Вообще следует заметить, что иноземцы-академики недолюбливали нашего ученого и старались
Возмущенный Ломоносов написал антикритику на разбор лейпцигским журналом его теории теплоты и отослал ее Эйлеру. Этот ученый отвечал письмом, в котором, описав наглость и недобросовестность подобных критиков, говорит: “Наша (берлинская) Академия сама испытала это: ее мемуары критиковались подобными писателями, между которыми первенствует лейпцигский профессор Кестнер, как бы руководящий всеми литературными известиями Лейпцига, Геттингена и Гамбурга… Кто смотрит на вещи не поверхностно и знает им цену, тот не должен принимать к сердцу суждения, столь пустые и противные очевидности”.
Ломоносов, чрезвычайно обрадованный этим письмом, позволил себе большую бестактность, в которой ему пришлось потом немало раскаиваться: он напечатал письмо Эйлера. Ломоносов забыл при этом даже спросить Эйлера, желает ли он огласки своего частного письма. Понятно, что этот поступок вызвал справедливое негодование знаменитого геометра, который некоторое время спустя писал Шумахеру: “Впредь, когда мне случится писать таким людям, буду осторожнее и отложу в сторону всякую откровенность”.
Но не будем слишком строги к Ломоносову и напомним читателю, что в это время самолюбие его было раздражено также и литературными врагами.
При дворе Елизаветы в описанную эпоху уже образовались две партии. Одна из них, “более многочисленная и сильная, держалась так называвшегося тогда старого двора, который находился вполне в распоряжении Шуваловых; другая, менее значительная, состояла из приверженцев великой княгини Екатерины Алексеевны и считала своими покровителями графов Разумовских”, – говорит Пекарский. Шуваловы покровительствовали Ломоносову, а Разумовские “держали в милости” Сумарокова. Поименованные писатели имели каждый своих почитателей, которые враждовали между собой. Шувалов, будучи уже стариком, рассказывал с циничной откровенностью, как он потешался, стравливая Ломоносова с Сумароковым. Эти литературные ссоры, сопровождаемые эпиграммами и сатирами, доставляли немалое удовольствие знатным любителям изящной словесности, и они старались еще более подзадорить горячих и самолюбивых писателей.

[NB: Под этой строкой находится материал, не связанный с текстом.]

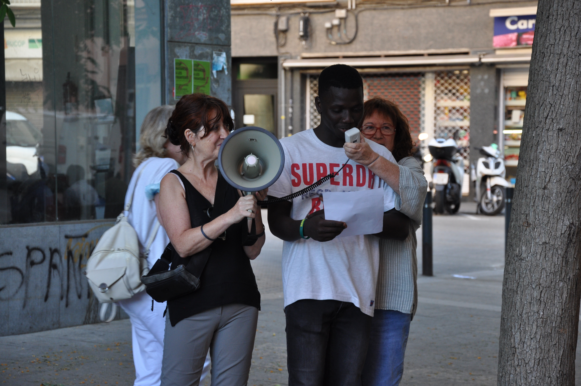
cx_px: 290
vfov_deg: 13.0
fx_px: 1693
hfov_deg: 19.5
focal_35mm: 105
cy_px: 193
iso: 500
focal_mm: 70
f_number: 5.3
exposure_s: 1/60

К чести Ломоносова нельзя не упомянуть, что если он и пользовался покровительством Шувалова и других, то никогда не низкопоклонствовал перед ними и не позволял себе, унижаясь, унижать и то искусство, которому служил. Прямая, честная, широкая и страстная натура не позволяла ему ронять таким поведением свое человеческое достоинство.
В угоду знатным покровителям он не только не изменял своим убеждениям, но не делал даже уступок. В этом отношении крайне характерен тот отпор, который он дал Шувалову, когда этот последний, вероятно, чувствуя за собою долю вины, вздумал мирить нашего поэта с Сумароковым. Ломоносов отвечал письмом: “Никто в жизни меня больше не изобидел, как Ваше Высокопревосходительство. Призвали Вы меня сегодня к себе. Я думал, может быть, какое-нибудь обрадование будет по моим справедливым прошениям… Вдруг слышу: помирись с Сумароковым! т. е. сделай смех и позор. Свяжись с таким человеком, от коего все бегают, и Вы сами не рады. Ваше Высокопревосходительство, имея ныне случай служить отечеству спомоществованием в науках, можете лучшие дела производить, нежели меня мирить с Сумароковым… Не только у стола знатных господ или у каких земных владетелей дураком быть не хочу, но ниже у самого Господа Бога, который мне дал смысл, пока разве не отнимет”.